**WHAT NEEDS TO BE DONE:**
Rewrite every line of the records below as one numbered list, omitting any blank lines and leaving the pictures out.

[A block of data]
**********

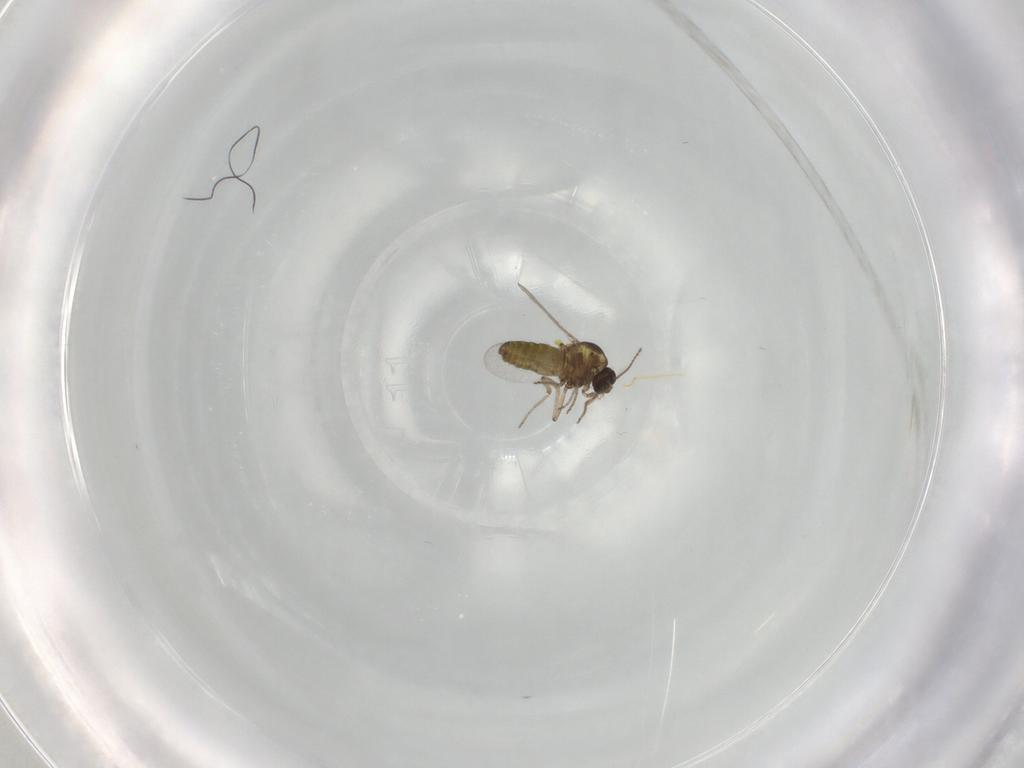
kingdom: Animalia
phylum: Arthropoda
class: Insecta
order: Diptera
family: Ceratopogonidae
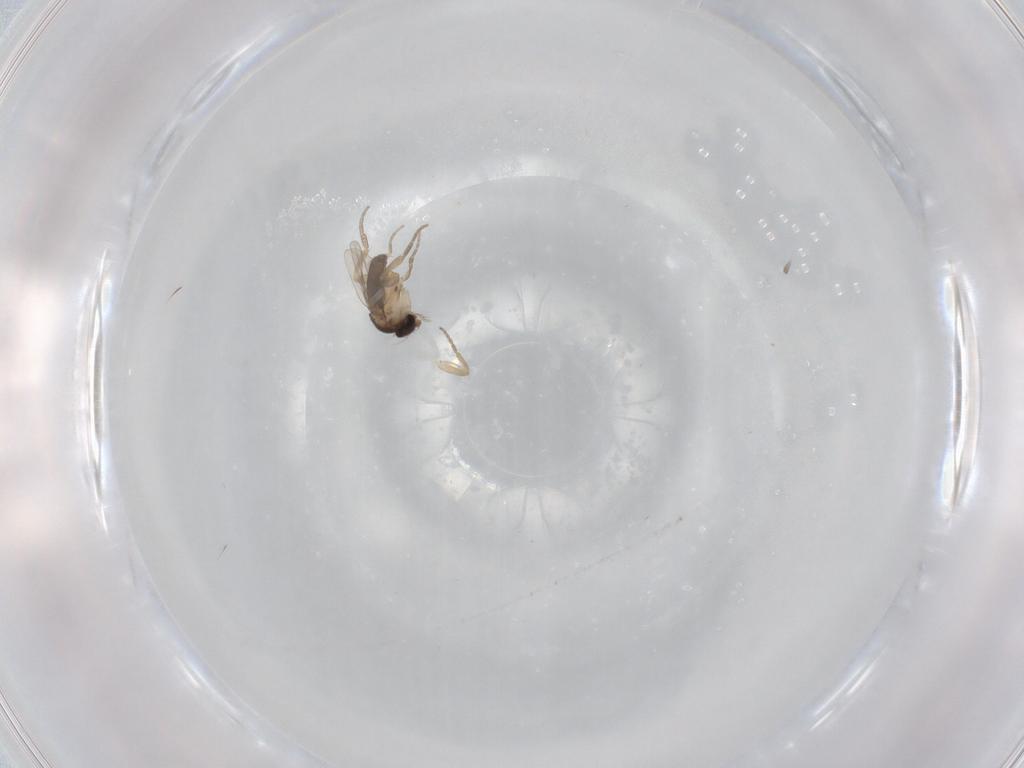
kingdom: Animalia
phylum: Arthropoda
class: Insecta
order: Diptera
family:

**********

**ANSWER TO THIS EXERCISE:**
1. kingdom: Animalia
2. phylum: Arthropoda
3. class: Insecta
4. order: Diptera
5. family: Ceratopogonidae
6. kingdom: Animalia
7. phylum: Arthropoda
8. class: Insecta
9. order: Diptera
10. family:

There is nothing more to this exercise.